PRATAP CHATTERGEE: It’s a whole variety. So, for example, the company that hires the south Asians is actually a company called Tamini which is based in Saudi Arabia. They subcontract a lot of south Asian labor that’s already in Saudi Arabia and Kuwait, but in some circumstances bring people over from the subcontinent. Where I am in Basra right now, a lot of the local Iraqi labor is subcontracted through a company set up by an American who has come here and basically run the little operation out of here. So, the big money goes to the very wealthy American managers who travel around in GMC Suburbans with military escorts up and down the country. But, for example, in the main convention center, the green zone, the republican palace, a lot of workers there are Iraqis. If you — it’s really hard to get an estimate of the total 1,800 employees that are working for Halliburton, how many are Iraqi, but I believe — I mean, quite a large percentage would be Iraqi and would be paid very low wages.
AMY GOODMAN: We are talking to Pratap Chattergee, who is in Basra right now. I’m looking at a piece that came out of The Guardian saying that private corporations have penetrated western warfare so deeply that they’re now the second biggest contributor to coalition forces in Iraq after the Pentagon.
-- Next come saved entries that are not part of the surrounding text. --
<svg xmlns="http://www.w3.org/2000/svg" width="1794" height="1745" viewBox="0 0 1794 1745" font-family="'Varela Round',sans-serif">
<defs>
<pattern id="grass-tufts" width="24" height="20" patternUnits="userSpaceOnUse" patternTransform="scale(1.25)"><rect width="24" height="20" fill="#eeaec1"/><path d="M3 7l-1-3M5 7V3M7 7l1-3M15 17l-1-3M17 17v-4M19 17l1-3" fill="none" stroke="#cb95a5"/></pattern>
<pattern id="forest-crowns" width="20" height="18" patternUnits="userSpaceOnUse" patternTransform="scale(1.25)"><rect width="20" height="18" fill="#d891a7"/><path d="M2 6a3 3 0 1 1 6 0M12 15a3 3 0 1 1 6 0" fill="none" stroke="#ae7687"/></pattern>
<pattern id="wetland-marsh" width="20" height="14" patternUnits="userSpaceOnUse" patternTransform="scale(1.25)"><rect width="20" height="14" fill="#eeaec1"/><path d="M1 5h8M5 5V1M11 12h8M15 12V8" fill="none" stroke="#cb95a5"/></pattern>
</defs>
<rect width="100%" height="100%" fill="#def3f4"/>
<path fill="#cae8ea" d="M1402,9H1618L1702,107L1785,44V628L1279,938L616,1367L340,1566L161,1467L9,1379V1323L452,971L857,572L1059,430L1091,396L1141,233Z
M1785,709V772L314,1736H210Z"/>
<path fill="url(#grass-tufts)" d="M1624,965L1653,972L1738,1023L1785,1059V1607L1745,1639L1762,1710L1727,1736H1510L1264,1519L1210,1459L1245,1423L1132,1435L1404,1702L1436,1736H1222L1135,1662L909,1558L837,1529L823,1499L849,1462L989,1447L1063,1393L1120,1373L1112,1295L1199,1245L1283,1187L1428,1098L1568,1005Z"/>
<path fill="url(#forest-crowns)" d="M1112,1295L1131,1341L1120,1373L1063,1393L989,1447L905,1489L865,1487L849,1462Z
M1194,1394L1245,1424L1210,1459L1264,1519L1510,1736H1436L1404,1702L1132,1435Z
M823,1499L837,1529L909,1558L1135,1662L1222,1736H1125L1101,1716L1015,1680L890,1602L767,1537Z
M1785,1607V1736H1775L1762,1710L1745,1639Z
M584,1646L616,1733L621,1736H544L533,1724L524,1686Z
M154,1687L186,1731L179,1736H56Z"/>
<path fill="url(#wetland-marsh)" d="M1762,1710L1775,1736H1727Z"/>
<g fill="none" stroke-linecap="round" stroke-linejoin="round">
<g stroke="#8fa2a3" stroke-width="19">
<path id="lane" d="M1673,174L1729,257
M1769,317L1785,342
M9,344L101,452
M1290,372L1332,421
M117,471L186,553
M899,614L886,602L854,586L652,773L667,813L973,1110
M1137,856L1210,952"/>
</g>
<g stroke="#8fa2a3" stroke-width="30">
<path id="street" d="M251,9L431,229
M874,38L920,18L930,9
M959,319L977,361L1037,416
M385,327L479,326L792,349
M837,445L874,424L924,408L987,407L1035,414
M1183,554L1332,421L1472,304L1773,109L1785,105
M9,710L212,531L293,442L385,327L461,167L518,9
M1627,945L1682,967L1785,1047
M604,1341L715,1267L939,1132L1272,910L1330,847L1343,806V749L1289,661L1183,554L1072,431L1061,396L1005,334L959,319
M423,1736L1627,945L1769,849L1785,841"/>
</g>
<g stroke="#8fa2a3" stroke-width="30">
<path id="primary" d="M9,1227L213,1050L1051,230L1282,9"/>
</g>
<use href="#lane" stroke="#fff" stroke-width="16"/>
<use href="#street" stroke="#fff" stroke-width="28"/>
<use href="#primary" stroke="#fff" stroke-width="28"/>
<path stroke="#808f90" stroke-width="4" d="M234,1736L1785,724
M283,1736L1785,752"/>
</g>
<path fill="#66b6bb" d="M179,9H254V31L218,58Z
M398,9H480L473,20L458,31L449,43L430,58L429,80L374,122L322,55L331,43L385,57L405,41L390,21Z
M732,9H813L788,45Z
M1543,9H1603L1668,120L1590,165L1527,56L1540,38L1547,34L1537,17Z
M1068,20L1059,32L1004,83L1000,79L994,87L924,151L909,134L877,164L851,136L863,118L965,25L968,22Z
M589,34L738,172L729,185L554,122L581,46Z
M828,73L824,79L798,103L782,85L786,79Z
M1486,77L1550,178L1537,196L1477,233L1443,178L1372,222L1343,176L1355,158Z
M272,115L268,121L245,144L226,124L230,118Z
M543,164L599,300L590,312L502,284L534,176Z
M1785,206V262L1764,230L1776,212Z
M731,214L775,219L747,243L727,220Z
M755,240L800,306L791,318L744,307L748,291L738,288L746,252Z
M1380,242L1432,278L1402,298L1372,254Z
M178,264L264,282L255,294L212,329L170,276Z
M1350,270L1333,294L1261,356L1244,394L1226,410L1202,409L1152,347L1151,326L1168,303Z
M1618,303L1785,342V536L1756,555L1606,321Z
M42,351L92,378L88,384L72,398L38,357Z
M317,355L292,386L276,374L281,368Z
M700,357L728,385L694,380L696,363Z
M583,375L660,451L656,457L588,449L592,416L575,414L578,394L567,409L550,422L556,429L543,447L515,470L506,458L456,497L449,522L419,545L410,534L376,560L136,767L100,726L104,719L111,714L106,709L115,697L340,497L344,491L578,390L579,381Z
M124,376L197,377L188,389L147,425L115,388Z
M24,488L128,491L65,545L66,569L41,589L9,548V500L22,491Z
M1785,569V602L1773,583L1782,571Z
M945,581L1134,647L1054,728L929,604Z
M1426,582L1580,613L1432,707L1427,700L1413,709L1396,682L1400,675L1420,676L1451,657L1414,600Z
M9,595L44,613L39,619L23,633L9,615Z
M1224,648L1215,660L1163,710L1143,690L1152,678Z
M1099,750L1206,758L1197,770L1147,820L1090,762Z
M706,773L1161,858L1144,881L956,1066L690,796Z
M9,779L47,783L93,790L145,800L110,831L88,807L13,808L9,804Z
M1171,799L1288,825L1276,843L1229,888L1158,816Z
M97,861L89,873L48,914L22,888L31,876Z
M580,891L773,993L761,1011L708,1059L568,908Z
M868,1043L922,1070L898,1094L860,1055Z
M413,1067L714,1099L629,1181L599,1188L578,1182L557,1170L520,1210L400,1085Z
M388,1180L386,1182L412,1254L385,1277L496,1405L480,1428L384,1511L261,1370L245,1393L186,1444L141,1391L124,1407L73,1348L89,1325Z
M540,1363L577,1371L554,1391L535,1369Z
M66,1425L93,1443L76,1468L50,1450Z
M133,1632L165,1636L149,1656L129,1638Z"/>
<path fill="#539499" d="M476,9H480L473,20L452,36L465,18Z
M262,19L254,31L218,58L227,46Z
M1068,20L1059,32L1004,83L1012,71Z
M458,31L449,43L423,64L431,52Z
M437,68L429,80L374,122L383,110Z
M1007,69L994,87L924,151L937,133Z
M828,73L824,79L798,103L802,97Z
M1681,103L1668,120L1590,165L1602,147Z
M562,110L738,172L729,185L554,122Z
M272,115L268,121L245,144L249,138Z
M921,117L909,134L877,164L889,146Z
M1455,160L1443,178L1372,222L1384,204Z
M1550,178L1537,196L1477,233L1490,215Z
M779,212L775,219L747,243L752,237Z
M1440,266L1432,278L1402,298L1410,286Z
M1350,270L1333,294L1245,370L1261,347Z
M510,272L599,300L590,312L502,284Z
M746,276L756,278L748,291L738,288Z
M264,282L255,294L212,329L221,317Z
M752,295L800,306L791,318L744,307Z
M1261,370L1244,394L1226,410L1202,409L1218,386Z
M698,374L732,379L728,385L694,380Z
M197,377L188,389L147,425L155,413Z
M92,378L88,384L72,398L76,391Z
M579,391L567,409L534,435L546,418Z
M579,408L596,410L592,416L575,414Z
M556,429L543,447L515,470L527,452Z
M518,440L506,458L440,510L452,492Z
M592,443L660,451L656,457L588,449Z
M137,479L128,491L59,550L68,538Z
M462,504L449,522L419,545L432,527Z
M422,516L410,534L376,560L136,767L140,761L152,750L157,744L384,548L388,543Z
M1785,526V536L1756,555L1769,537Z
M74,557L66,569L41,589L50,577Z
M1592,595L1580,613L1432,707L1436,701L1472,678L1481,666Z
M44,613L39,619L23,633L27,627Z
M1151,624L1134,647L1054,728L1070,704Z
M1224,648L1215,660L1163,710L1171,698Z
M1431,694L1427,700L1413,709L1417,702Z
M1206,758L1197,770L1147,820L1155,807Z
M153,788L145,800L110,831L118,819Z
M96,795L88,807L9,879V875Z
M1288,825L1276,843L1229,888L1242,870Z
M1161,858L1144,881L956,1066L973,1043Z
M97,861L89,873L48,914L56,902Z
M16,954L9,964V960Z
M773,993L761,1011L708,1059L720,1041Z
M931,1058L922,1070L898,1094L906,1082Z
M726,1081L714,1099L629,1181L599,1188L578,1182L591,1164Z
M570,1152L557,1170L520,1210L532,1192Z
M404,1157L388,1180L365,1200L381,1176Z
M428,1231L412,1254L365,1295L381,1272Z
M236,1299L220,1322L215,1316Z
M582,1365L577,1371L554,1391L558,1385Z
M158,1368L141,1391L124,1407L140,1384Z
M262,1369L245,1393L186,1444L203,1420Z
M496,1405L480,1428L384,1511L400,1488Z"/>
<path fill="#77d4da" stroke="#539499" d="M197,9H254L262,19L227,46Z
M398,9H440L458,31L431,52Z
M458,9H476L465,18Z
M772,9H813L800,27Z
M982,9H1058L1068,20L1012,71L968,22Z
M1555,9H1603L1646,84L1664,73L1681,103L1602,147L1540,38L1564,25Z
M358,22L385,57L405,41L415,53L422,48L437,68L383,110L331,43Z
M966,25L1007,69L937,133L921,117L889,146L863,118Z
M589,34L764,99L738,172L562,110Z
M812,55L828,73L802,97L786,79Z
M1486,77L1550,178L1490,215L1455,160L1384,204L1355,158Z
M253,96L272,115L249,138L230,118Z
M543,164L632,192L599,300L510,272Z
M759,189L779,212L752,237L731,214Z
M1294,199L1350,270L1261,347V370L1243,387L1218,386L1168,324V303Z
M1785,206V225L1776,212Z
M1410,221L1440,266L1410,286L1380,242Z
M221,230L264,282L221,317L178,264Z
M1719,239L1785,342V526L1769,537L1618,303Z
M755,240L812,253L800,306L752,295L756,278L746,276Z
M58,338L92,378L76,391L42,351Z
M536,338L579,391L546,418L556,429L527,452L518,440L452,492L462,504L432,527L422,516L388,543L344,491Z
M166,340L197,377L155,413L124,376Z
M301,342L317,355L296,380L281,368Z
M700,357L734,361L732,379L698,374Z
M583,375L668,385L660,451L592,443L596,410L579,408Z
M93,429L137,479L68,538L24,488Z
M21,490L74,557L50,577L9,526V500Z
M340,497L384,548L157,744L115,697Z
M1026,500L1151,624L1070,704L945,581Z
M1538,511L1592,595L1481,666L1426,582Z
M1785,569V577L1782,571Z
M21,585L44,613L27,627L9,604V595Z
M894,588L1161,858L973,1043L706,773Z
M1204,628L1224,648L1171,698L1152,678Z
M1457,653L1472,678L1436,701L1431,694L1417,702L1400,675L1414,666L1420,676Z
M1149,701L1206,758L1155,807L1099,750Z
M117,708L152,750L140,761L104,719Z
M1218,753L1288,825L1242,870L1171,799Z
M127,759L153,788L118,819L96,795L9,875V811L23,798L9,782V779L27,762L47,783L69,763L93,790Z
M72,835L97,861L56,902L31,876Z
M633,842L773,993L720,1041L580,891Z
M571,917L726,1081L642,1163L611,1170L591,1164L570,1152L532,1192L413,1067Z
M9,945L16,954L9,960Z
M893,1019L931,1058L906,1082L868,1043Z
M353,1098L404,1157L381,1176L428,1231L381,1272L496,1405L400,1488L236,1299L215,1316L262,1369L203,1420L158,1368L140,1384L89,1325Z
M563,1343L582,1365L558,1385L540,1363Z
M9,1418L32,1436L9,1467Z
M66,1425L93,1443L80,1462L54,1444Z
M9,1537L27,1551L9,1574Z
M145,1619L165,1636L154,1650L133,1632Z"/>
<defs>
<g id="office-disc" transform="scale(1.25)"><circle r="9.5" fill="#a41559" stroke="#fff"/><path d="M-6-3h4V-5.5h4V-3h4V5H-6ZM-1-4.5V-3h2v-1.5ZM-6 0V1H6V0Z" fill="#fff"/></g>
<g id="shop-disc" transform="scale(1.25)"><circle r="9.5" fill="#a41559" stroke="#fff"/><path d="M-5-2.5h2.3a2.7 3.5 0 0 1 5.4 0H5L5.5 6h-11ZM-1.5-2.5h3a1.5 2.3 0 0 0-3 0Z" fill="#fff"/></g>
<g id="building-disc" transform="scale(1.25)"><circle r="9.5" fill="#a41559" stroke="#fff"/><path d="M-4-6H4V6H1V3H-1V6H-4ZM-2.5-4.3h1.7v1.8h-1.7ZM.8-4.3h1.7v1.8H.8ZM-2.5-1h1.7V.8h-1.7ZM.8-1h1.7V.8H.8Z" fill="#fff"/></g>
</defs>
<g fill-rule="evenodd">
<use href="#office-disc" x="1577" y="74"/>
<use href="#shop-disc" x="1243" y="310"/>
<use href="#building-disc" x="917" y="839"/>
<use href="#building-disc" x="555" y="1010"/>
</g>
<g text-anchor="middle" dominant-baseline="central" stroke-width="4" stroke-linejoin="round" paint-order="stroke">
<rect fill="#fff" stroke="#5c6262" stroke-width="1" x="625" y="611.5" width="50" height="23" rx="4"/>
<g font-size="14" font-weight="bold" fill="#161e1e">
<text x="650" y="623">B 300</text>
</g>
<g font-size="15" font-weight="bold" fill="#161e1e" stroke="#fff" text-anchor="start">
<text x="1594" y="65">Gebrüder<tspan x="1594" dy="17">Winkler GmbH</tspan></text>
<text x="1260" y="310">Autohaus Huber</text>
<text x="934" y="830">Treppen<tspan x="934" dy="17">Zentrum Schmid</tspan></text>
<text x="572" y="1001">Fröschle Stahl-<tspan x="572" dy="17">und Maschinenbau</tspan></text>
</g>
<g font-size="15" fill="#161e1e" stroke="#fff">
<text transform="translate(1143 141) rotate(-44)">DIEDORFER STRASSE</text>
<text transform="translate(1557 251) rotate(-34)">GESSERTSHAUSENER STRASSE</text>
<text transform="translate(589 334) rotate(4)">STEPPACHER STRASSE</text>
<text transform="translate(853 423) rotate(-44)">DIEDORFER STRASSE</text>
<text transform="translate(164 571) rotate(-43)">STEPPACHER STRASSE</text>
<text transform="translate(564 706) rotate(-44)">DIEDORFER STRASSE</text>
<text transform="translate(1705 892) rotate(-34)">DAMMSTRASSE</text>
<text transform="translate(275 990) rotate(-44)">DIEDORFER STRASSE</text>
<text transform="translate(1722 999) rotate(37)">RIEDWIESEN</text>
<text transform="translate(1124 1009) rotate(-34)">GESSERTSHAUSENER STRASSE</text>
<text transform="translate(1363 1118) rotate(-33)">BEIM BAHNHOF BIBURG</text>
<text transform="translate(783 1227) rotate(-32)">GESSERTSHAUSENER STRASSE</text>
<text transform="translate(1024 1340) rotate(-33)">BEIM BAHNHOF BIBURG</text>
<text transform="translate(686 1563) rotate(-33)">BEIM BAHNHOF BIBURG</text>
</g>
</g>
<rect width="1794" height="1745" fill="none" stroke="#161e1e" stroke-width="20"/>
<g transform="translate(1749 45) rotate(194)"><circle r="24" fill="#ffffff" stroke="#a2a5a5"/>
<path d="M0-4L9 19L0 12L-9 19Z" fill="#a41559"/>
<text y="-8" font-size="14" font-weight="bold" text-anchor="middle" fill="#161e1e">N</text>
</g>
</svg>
While the official coalition figures list the British as the second largest contingent, with around 9,900 troops, they’re narrowly out-numbered by the 10,000 private military contractors now on the ground. We only have a minute, Pratap, but you’ve been looking at some of these military contractors. What’s their role in Iraq? Ten thousand of them?!
PRATAP CHATTERGEE: Well, they’re really, sort of, the middle management. They, kind of, run the [inaudible] in the country. And this is the problem. I mean, Newsweek called this an $87 billion mess, and it is a mess because the money that’s been spent over here, which could have benefited the local communities, is actually going to benefit, you know, fat cats back in Houston and Washington, D.C. The tragedy is that America, if it wants to take over this country, will lose that backing simply because of the sheer greed of people like Dick Cheney and companies like Halliburton.
AMY GOODMAN: The Guardian investigation said the proportion of contracted security personnel in the firing line is ten times greater than during the first Gulf War. In ’91, for every private contractor there were about 100 service men and women. Now there are ten.
PRATAP CHATTERGEE: Absolutely correct. And there are a lot of people that are — there’s probably two dozen security companies out here. There are companies like Global Risk. There are companies like Erinys. Erinys, for example, is a company that’s contracted to guard the oil fields. And the company, Erinys, is relatively new. It’s set up by South African Businessmen. But these are the same people that ran and trained the Colombian police that guard VP’s and pipelines in Latin America, which have been guilty of human rights abuses. So what they’re basically going out and doing is recruiting people, some of them directly from the old Iraqi army, some from as far away as Nepal and Fiji, and then giving them six week training courses and putting them in the front lines and protecting the American soldiers that are behind that.
AMY GOODMAN: Well, Pratap Chattergee, I want to thank you very much for being with us—Pratap Chattergee of Corpwatch.org. He right now is in Basra. He is traveling through Iraq. You are listening to Democracy Now!. We’ll be back in a minute.